Quienes le conocen aseguran que las contradicciones son parte de su personalidad y, en gran medida, reflejo de las propias paradojas de Pakistán. Aun así, su falta de claridad en la condena del extremismo islámico es un juego peligroso. En especial cuando la enorme deuda externa de su país le ha obligado a recurrir a un préstamo del Fondo Monetario Internacional, tras agotar las ayudas de China, Arabia Saudí y Emiratos Árabes Unidos.

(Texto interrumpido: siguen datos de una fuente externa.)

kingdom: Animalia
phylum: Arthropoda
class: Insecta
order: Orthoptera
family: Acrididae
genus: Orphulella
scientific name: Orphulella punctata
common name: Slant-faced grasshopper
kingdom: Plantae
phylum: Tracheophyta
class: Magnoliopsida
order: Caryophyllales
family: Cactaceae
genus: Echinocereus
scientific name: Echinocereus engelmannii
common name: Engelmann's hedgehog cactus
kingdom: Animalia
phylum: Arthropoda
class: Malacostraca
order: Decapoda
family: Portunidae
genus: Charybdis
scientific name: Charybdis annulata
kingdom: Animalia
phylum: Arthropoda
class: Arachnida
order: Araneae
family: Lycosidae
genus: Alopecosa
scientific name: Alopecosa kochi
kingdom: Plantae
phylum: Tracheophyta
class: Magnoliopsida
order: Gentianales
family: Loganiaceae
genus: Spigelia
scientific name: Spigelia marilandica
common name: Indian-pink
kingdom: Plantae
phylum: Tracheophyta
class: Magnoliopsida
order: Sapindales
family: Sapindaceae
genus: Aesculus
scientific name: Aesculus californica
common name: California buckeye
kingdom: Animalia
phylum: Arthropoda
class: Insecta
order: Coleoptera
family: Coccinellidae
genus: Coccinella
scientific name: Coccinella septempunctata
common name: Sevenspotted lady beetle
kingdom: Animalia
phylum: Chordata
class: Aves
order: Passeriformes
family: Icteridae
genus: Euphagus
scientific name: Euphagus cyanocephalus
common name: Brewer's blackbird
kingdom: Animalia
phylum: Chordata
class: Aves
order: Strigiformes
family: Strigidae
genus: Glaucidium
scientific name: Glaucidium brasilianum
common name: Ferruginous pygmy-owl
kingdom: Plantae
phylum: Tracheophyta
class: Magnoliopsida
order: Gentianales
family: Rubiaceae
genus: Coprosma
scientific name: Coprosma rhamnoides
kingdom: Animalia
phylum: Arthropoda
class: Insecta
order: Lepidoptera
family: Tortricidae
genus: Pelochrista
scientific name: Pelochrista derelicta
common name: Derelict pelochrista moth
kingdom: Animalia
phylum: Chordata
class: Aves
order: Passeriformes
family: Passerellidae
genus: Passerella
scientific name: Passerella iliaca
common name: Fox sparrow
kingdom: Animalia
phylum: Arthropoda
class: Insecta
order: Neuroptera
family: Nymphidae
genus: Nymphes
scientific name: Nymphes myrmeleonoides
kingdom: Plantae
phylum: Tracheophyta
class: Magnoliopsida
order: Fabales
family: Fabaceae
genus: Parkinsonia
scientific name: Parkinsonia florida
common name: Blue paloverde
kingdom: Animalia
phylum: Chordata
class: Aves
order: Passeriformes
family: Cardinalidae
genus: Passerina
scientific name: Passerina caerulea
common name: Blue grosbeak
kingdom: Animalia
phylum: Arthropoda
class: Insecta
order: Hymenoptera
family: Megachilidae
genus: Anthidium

Por el camino, Khan se ha esforzado por enterrar la imagen de playboy que adquirió cuando era el Messi del críquet y se presenta como un musulmán devoto y filántropo. A ello ha contribuido su tercer matrimonio, con Bushra Maneka, descrita como su consejera espiritual y madre de cinco hijos. La controvertida gurú está en las antípodas de su primera esposa, la rica heredera británica Jemima Goldsmith, con la que tuvo dos hijos y se separó de forma amigable. Pero esa relación ha dado tanto que hablar como el escandaloso libro que publicó su segunda esposa, la periodista Reham Khan, en el que le acusaba de promiscuo y de tener varios hijos no reconocidos. Su aura de estrella del rock empieza a eclipsarse.